The role of markets Flashcards
What is meant by specialisation and the division of labour?
This occurs when individuals, firms, or countries focus on producing a limited range of goods or services. By concentrating on what they are best at, they can increase productivity and efficiency.
This involves breaking down the production process into different stages, with each worker focusing on a specific task. This increases efficiency by allowing workers to become skilled in their assigned tasks.
How do specialisation and the division help to address the basic economic
problem?
The basic economic problem is scarcity-limited resources versus unlimited wants. Specialisation and division of labour increase productivity, meaning more goods and services can be produced with the same resources, helping to better allocate scarce resources.
What is a barter system?
This is an exchange system where goods and services are traded directly without money. For example, a farmer might exchange grain for meat from a butcher.
What is meant by “double coincidence of wants”?
In a barter system, both parties must want what the other has to offer at the same time. For example, if the farmer wants meat and the butcher wants grain, a trade can happen.
What are the various roles of money?
- Medium of Exchange: It facilitates trade by eliminating the need for a double coincidence of wants.
- Store of Value: It holds value over time, allowing individuals to save.
- Unit of Account: It provides a standard measure of value, making it easier to compare prices.
- Standard of Deferred Payment:
It allows for future payments, like loans or credit.
Why is money acting as a medium of exchange so important in an economy?
Money simplifies transactions by allowing people to trade without needing a direct barter. This enables more complex and larger economies to function smoothly.
What is productivity in economics, and why is it so important?
This refers to the amount of goods or services produced per unit of input (e.g., labour or capital).
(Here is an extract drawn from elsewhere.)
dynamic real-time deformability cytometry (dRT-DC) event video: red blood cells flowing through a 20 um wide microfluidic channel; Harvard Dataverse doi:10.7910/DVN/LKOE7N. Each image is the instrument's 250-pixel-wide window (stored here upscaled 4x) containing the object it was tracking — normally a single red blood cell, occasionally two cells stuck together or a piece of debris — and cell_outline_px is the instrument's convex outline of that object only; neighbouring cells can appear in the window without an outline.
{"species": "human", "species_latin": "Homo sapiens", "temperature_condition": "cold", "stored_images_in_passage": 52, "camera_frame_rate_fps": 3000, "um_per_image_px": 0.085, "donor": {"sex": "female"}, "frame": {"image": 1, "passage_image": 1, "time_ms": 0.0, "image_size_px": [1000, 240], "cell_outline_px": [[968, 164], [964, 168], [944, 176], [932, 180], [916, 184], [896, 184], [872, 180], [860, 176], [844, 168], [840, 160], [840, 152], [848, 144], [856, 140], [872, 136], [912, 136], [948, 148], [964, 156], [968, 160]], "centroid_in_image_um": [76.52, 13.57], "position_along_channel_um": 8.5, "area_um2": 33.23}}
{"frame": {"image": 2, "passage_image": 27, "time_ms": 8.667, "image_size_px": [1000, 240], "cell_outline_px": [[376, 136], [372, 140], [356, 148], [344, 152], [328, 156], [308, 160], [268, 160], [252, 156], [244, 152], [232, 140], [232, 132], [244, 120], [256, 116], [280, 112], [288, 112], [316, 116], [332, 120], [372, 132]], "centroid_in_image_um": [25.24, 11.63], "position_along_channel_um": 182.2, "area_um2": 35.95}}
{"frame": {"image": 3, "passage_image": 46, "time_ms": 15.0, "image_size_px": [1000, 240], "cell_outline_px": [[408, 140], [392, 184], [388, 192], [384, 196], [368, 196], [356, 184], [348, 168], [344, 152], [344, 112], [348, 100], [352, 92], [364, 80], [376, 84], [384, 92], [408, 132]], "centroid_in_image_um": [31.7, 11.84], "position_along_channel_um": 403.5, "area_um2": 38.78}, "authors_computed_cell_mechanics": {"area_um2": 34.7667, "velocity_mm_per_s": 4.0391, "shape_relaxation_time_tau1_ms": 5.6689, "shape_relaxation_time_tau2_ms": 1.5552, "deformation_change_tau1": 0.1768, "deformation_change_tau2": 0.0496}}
Higher productivity means more output with the same resources, which is crucial for economic growth.
What do we mean by “demand” in economics?
The quantity of a good or service consumers are willing and able to buy at various prices during a specific period.
Why is the demand curve downward sloping?
It slopes downward because, all else being equal, as the price of a good falls, the quantity demanded increases (law of demand).
How does a change in price affect the quantity demanded in a market?
A fall in price typically increases the quantity demanded, while a rise in price decreases it.
What causes the entire demand curve to shift?
Changes in non-price factors such as income, tastes, prices of substitutes or complements, and consumer expectations shift the entire demand curve.
How do we derive demand curves for an entire market?
Derived by summing the individual demand curves of all consumers in the market.
What is meant by joint demand in economics?
This occurs when two goods are demanded together, such as printers and ink.
What is meant by competitive demand in economics?
Occurs when goods are substitutes for each other, like tea and coffee.
What is meant by composite demand in economics?
When a good is demanded for multiple uses, like oil (used for fuel, plastics, etc.).
What are complements in economics?
Goods consumed together, like bread and butter.
What are substitutes in economics?
Goods that can replace each other, like Coke and Pepsi.
What do we mean by “supply” in economics?
The quantity of a good or service that producers are willing and able to sell at various prices during a specific period.
How do we derive the supply curve?
The upward slope reflects that as price increases, the quantity supp’” increases.
Why is the market supply curve upward sloping?
What is an increase / decrease in supply?
What factors would cause an entire S-curve to shift?
Factors like changes in production costs, technology, taxes, or subsidies shift the entire curve.
How do we derive supply curves for an entire market?
Individual Firm Supply Curves: Determine each firm’s supply curve based on its marginal cost, typically above average variable costs.
Horizontal Summation: Sum the quantities supplied by all firms at each price level to create the market supply curve.
Consider Factors: Account for the number of firms, market entry/exit, and external influences (like technology and input prices) that can shift the supply curve.
What is meant by joint supply in economics?
Answer: Joint supply occurs when the production of one good results in the production of another good. For example, when cattle are raised for beef, their hides can also be used to produce leather.